• Page text

◆ ◆ ◆ ◆

Commit Graph

39 Commits

Author SHA1 Message Date
Kefu Chai
372a4d1b79 treewide: do not define FMT_DEPRECATED_OSTREAM
since we do not rely on FMT_DEPRECATED_OSTREAM to define the
fmt::formatter for us anymore, let's stop defining `FMT_DEPRECATED_OSTREAM`.

in this change,

* utils: drop the range formatters in to_string.hh and to_string.c, as
  we don't use them anymore. and the tests for them in
  test/boost/string_format_test.cc are removed accordingly.
* utils: use fmt to print chunk_vector and small_vector. as
  we are not able to print the elements using operator<< anymore
  after switching to {fmt} formatters.

◆ ◆ ◆ ◆

• Data block

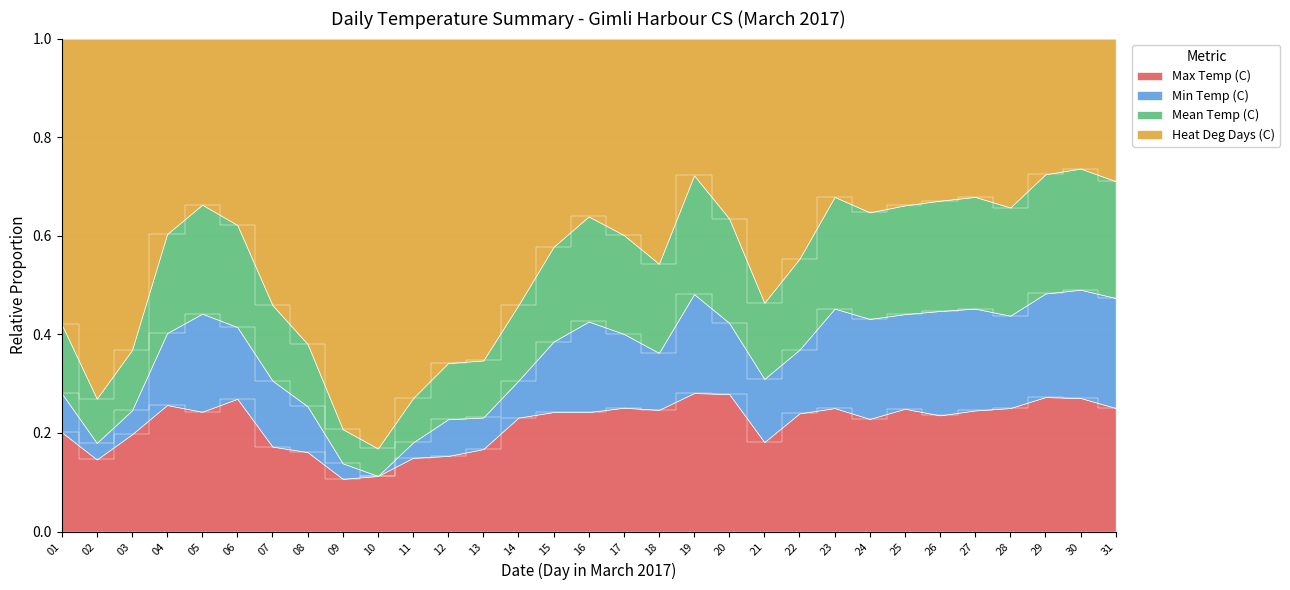

What are all the series names shown in the legend?

Max Temp (C), Min Temp (C), Mean Temp (C), Heat Deg Days (C)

◆ ◆ ◆ ◆

• Check your understanding
- a) Answer these questions about the commit page, one line each:
(i) How many commits does the commit graph list?
(ii) Which macro does the commit stop defining?
(iii) In which test file were the tests for the dropped range formatters removed?
- b) Quote the commit page word for word, starting with "Author SHA1 Message" and going on through "are removed accordingly.".

• Answers for the tasks
- a)
(i) 39
(ii) FMT_DEPRECATED_OSTREAM
(iii) test/boost/string_format_test.cc

- b)
Author SHA1 Message Date
Kefu Chai
372a4d1b79 treewide: do not define FMT_DEPRECATED_OSTREAM
since we do not rely on FMT_DEPRECATED_OSTREAM to define the
fmt::formatter for us anymore, let's stop defining `FMT_DEPRECATED_OSTREAM`.

in this change,

* utils: drop the range formatters in to_string.hh and to_string.c, as
  we don't use them anymore. and the tests for them in
  test/boost/string_format_test.cc are removed accordingly.